BEGIN Extracted material

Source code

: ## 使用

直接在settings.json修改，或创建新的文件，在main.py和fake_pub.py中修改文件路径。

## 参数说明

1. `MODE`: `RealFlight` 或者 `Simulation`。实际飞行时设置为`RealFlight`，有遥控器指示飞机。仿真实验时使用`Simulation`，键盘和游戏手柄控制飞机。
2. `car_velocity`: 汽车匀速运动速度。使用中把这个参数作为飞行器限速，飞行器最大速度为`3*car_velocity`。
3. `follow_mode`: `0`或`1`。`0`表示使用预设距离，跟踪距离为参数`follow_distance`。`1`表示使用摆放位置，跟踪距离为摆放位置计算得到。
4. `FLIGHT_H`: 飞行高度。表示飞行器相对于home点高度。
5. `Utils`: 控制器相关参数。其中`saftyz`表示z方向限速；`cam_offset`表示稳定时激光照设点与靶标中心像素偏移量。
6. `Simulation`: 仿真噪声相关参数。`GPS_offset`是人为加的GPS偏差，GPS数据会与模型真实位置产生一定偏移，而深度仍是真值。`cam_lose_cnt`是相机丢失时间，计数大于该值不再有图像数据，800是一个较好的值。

END Extracted material

Your assignment
The lines to return are those in the entries above that include "Simulation".

Answer for this exercise
1. `MODE`: `RealFlight` 或者 `Simulation`。实际飞行时设置为`RealFlight`，有遥控器指示飞机。仿真实验时使用`Simulation`，键盘和游戏手柄控制飞机。
6. `Simulation`: 仿真噪声相关参数。`GPS_offset`是人为加的GPS偏差，GPS数据会与模型真实位置产生一定偏移，而深度仍是真值。`cam_lose_cnt`是相机丢失时间，计数大于该值不再有图像数据，800是一个较好的值。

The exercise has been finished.